Genotoxicity of Natural and Anthropogenic Agents
The Ministry of Science, Education and Sports of the Republic of Croatia (2002-2006)
Principal Investigator: Vilena Kašuba
In last few decades, the number and quantity of toxic agents, which are threat to the environment, was rashly increased with the development of industry. Consequently humans are exposed to them directly or by nourishment.
It is long appreciated that environmental mutagens can have clastogenicand/or aneugenic activities. The event, which irreversibly affects the cell-integrity, is double-strand break (DSB) of the DNA molecule.
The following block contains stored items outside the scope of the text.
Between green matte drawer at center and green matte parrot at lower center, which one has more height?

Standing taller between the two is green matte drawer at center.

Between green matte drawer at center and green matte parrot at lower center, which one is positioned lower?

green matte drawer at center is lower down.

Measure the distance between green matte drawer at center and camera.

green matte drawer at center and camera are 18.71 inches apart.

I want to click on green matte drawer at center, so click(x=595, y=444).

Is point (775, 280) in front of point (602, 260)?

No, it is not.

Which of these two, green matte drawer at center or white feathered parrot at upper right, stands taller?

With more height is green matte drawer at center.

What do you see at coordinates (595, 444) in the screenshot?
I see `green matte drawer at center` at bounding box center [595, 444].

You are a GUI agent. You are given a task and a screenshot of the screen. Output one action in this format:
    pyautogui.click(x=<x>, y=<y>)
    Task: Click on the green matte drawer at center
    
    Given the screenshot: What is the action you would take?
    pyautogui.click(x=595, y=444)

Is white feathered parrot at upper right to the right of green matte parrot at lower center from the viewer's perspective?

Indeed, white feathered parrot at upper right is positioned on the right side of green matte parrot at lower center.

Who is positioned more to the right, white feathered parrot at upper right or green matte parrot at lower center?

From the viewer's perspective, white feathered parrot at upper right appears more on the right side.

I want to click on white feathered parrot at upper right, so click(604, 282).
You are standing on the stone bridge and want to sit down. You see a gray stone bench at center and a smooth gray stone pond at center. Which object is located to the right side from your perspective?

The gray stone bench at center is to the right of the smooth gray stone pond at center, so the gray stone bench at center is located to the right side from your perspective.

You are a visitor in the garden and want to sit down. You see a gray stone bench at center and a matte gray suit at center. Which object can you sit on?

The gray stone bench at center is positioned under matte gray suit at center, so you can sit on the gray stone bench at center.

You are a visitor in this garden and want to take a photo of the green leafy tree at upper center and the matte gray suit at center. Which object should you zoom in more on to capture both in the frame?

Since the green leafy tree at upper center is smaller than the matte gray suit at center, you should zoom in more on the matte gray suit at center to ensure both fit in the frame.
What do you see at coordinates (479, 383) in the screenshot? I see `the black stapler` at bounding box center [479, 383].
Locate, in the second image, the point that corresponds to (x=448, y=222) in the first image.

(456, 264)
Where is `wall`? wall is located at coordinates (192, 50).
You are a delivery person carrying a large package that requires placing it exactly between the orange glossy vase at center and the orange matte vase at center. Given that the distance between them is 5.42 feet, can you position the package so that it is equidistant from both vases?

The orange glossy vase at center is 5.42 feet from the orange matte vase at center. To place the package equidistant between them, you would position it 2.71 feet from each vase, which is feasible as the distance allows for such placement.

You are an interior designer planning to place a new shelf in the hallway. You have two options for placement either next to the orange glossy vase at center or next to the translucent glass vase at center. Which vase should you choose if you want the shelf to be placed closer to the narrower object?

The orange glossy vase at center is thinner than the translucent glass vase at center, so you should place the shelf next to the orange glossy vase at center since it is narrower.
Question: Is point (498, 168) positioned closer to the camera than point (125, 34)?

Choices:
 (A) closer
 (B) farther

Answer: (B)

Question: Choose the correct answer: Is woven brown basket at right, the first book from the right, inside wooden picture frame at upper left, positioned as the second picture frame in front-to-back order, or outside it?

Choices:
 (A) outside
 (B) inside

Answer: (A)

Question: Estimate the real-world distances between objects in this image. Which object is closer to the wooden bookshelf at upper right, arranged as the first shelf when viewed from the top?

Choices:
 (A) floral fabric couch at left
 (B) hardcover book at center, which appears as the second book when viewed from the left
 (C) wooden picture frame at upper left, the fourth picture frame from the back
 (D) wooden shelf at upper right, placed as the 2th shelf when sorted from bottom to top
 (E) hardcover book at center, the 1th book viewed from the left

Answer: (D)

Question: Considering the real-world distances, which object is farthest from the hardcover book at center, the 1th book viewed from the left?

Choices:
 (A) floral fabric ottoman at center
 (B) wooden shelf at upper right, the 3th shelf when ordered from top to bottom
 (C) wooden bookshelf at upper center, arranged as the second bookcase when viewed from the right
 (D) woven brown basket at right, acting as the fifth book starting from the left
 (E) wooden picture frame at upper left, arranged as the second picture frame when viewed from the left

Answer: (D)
DNA DSBs may arise either spontaneously during cellular processes or as a result of exposure to DNA-damaging agents such as ionizing radiation, or chemical agents.
It is widely accepted that nonrepaired or misrepaired DSB are the main lesions leading to the production of chromosomal aberrations, mutagenesis,oncogenic transformation, and cell death. Studies focusing on this relationship, as well as the possible modulation of DNA repair mechanisms, are currently of major interest. Great characters in these studies have methods that insure quick results with small quantity of the test material. Mutagen effects of ionizing radiation, heavy metals, and some organic combinations present in human environment and work-places, will be studied in human peripheral blood lymphocytes, rat reticulocytes, and in animal cell-cultures.
In our investigations we will use the following methods: comet assay, chromosomal aberration analysis, sister chromatid exchange analysis, micronucleus assay in cytochalasin B blocked human lymphocytes, rat bone-marrow and peripheral blood reticulocytes, and LDH (lactat-dehydrogenase) colorimetric determination in cell culture medium (as a result of the cell membrane damage because of activity of different environmental and professional agents). The results should contribute to better understanding of effects of agents from environment to a genome and cell membrane, and, consequently, to organization and protection exposed subjects.
Genotoxic effects, ionizing radiation, chemical agents, chromosome aberrations, micronucleus assay, sister chromatid exchange, alkali-gel electrophoresis- comet assay, cell membrane.